You've made it up and standing and stayed up for a loop around the dam, or the cable park... now what?

Now the fun begins.  As you gain confidence with your new wakeboarding skills you can start to stretch yourself, approach the wake, cross into the flats on the outside of the wake, and begin carving up the glass!


With regular practise it doesn’t take long to start progressing to some beginner wakeboarding tricks. These will start to challenge you and give that bit of an adrenaline rush as you tackle something new and experience success.  Take it slowly, or faster if you just love it and don’t have the patience, and in no time at all you’ll be expanding your repertoire and joining the thousands who love the sport of wakeboarding.  


If you want to compete, there are a range of competitions around the country, and globally, sponsored by the major wakeboarding brands.  Getting involved in the waterboarding community is a great way to learn.  While standing in line at the wake park, people will often give you a little tip or bit of advice that will help you land your next trick smoothly and most people I know who love wakeboarding, and water sports in general, are happy to share their sport with friends and family. 

A Final Word For Beginner Wakeboarders

Water Sport Safety

Just a quick word on water sort safety to finish up with. Be sure to familiarise yourself with the regulations in your state that surround water sports and boating. Licensing is often required for boats and jet skis.

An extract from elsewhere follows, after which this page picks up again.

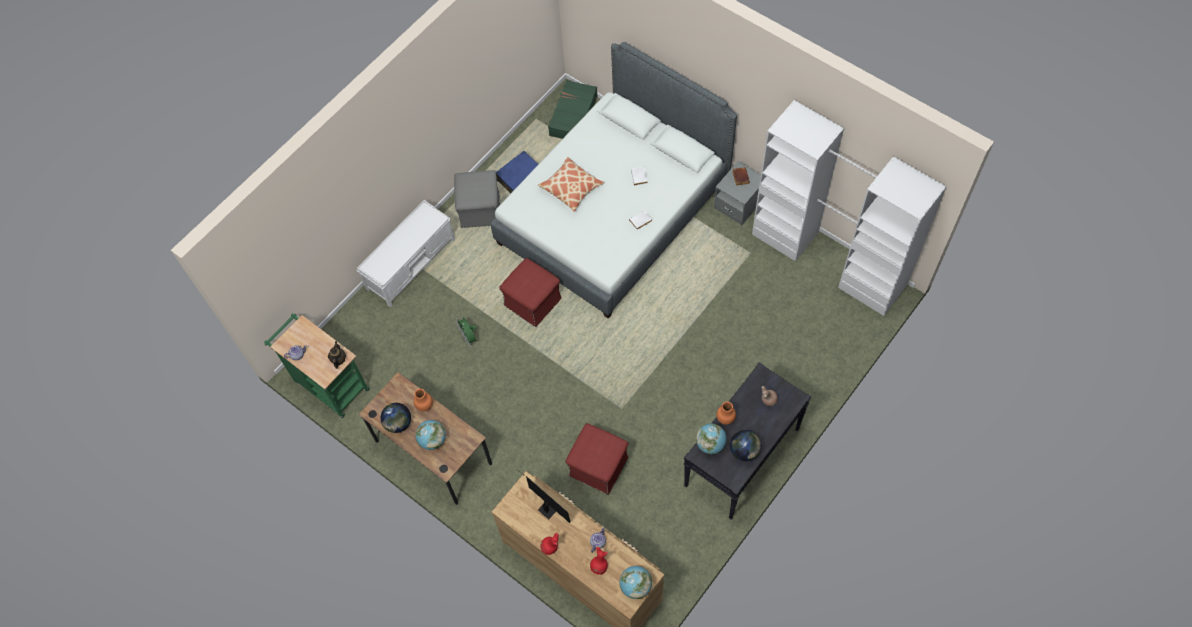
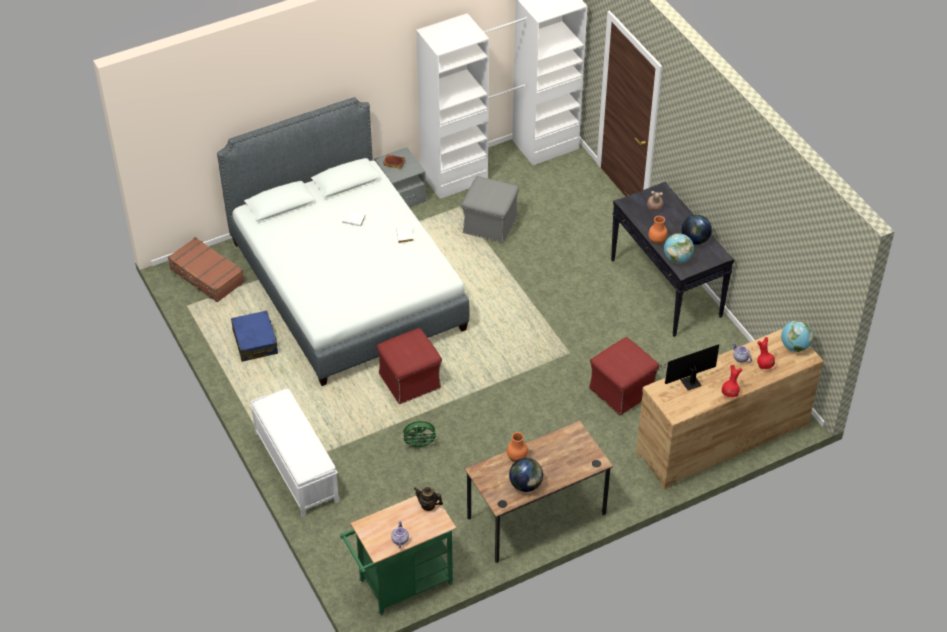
camera: 70 degrees left, 15 degrees down
globe [416,420,446,450] -> none
grey ottoman [454,170,500,228] -> grey ottoman moved to [462,176,519,243]
pillow [538,157,604,212] -> none
green suitcase [548,80,598,139] -> brown suitcase [168,237,245,302]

Remember to work out hand signals with the people on the boat or the back of the jet ski so you can communicate with each other and be sure that beginner wakeborders are familiar with them.  When you fall in the water, keep your arm raised so other boats and jet skis can clearly see you. 


And finally, make sure you have the right gear for beginning wakeboarders, be sun safe out on the water and have fun!